- **Exercise text**
Sylvia by A.R. Gurney, Directed by R. Hamilton Wright, November 11 December 11, 2011, Seattle REP.
I was listening to conversations at the theater before and after this play. Before the show, the guy behind me talking about Microsoft getting aced by Apple as an investment. On my left, my wife and her friend Patricia talking taxes, on the right a couple talking about a recent trip. That was before the show.
At intermission, and after the show, they were all telling dog stories. All of them. About their dogs, about friends with dogs, about memories of past dogs and about dogs last week. Because this is that type of play, a play that fires your own memories and ideas and everyone is a part of it. Even those of us who do not have dogs.
Sylvia is a four-actor play. Alban Dennis is Greg, who brings home a stay dog to his New York apartment. Mari Nelson is his wife, Kate, who has finally gotten the kids out of the house and has a plan for the rest of her life, one which doesn't include a dog. Darragh Kennan is everyone else (I'll explain the a bit later) who isn't a dog. And Linda K. Morris is the dog, Sylvia.
The play itself is a slender thing, little more than what I just presented, but it bounces along merrily, aided both by its stagecraft (furnishings sliding along a Magritte-shaded stage), and the effusive nature of the cast itself. Morris as Sylvia carries the bulk of the task, being incredibly dog-like, right down to a canine's mercurial temperament and lack of long-term memory. Actually, she's not playing the dog as much as the other characters' projection on the dog. We all anthropomorphize our pets, and part of Syvlvia's rattletrap nature is what her masters expect of her. But as dog or imposed representation of a dog, Morris bounces through the role.
Mari Nelson has a tougher road as the heavy, the Shakespeare-quoting wife who wants nothing to do with the dog. She doesn't have nearly so much to play with, and hers is the treacherous job of providing resistance (so as not to seem weak) without being mean. There a moments she seems to verge on full-fledged MacBethian cackle, but she redeems herself nicely. Interestingly, both Nelson and Morris were in Dancing at Lughnasa last season, along with two of actresses over in Circle Mirror Transformation. It appears that Dancing at Lughnasa is the Kevin Bacon play of actresses at the Rep.

- **Action item a**
List the actors named in the review of the play Sylvia.

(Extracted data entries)
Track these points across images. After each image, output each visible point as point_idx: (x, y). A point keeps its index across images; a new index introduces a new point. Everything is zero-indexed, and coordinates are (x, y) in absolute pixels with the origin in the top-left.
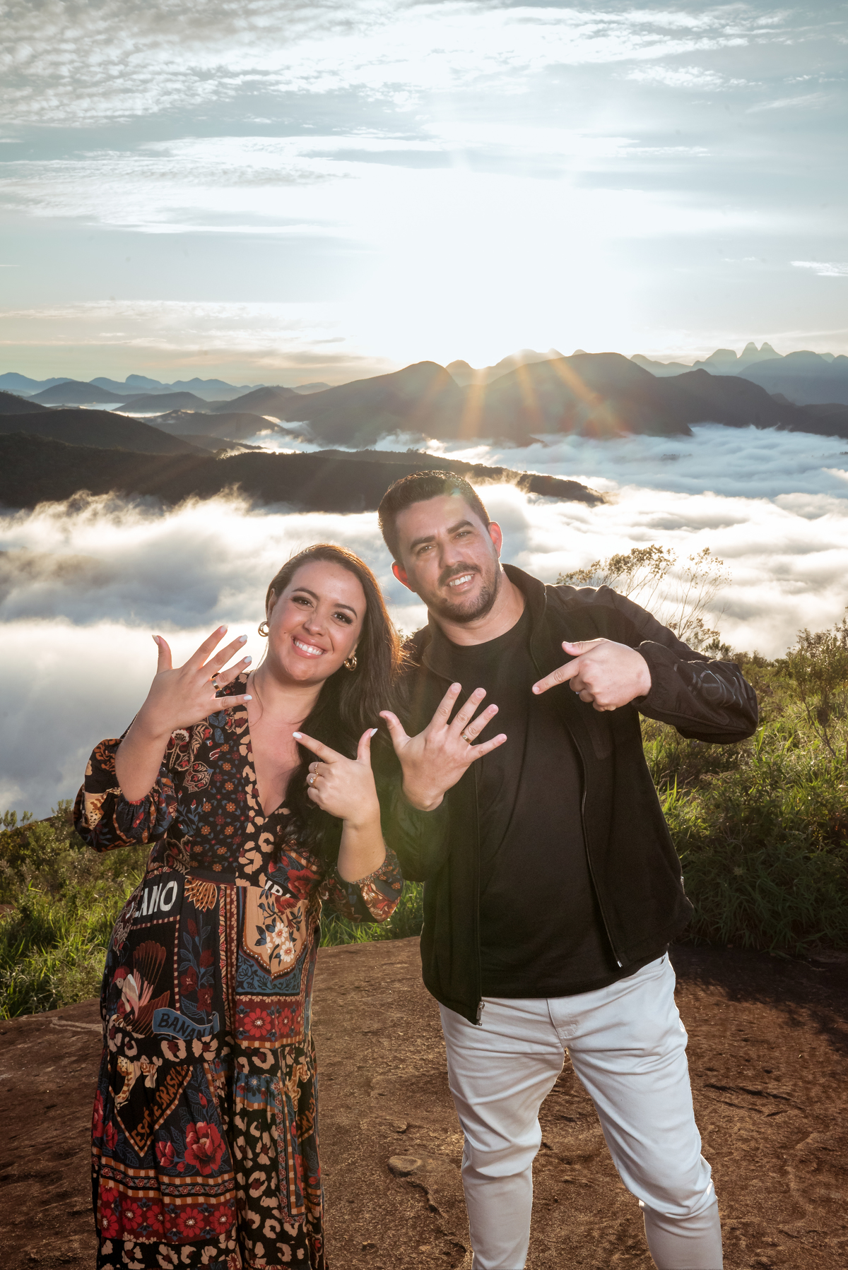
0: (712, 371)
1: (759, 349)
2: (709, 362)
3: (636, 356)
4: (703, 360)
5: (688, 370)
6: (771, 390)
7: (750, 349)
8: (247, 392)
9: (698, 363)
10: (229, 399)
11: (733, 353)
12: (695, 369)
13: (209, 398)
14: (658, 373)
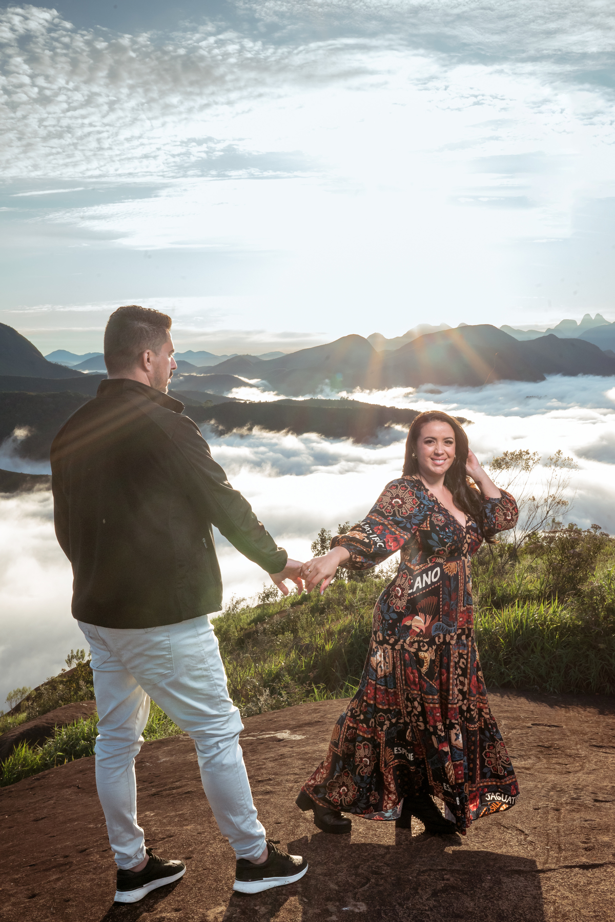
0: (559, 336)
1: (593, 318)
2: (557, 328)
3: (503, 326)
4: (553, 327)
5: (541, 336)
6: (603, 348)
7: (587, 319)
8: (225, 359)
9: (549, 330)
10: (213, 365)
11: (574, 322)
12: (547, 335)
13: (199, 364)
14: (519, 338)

- **Action item b**
Turn the entries into a numbered list, starting with their first line and going on through the line with "13: (199, 364)", both included. Skip blank lines and leave out the pictures.

- **Result a**
Alban Dennis
Mari Nelson
Darragh Kennan
Linda K. Morris

- **Result b**
1. Track these points across images. After each image, output each visible point as point_idx: (x, y). A point keeps its index across images; a new index introduces a new point. Everything is zero-indexed, and coordinates are (x, y) in absolute pixels with the origin in the top-left.
2. 0: (712, 371)
3. 1: (759, 349)
4. 2: (709, 362)
5. 3: (636, 356)
6. 4: (703, 360)
7. 5: (688, 370)
8. 6: (771, 390)
9. 7: (750, 349)
10. 8: (247, 392)
11. 9: (698, 363)
12. 10: (229, 399)
13. 11: (733, 353)
14. 12: (695, 369)
15. 13: (209, 398)
16. 14: (658, 373)
17. 0: (559, 336)
18. 1: (593, 318)
19. 2: (557, 328)
20. 3: (503, 326)
21. 4: (553, 327)
22. 5: (541, 336)
23. 6: (603, 348)
24. 7: (587, 319)
25. 8: (225, 359)
26. 9: (549, 330)
27. 10: (213, 365)
28. 11: (574, 322)
29. 12: (547, 335)
30. 13: (199, 364)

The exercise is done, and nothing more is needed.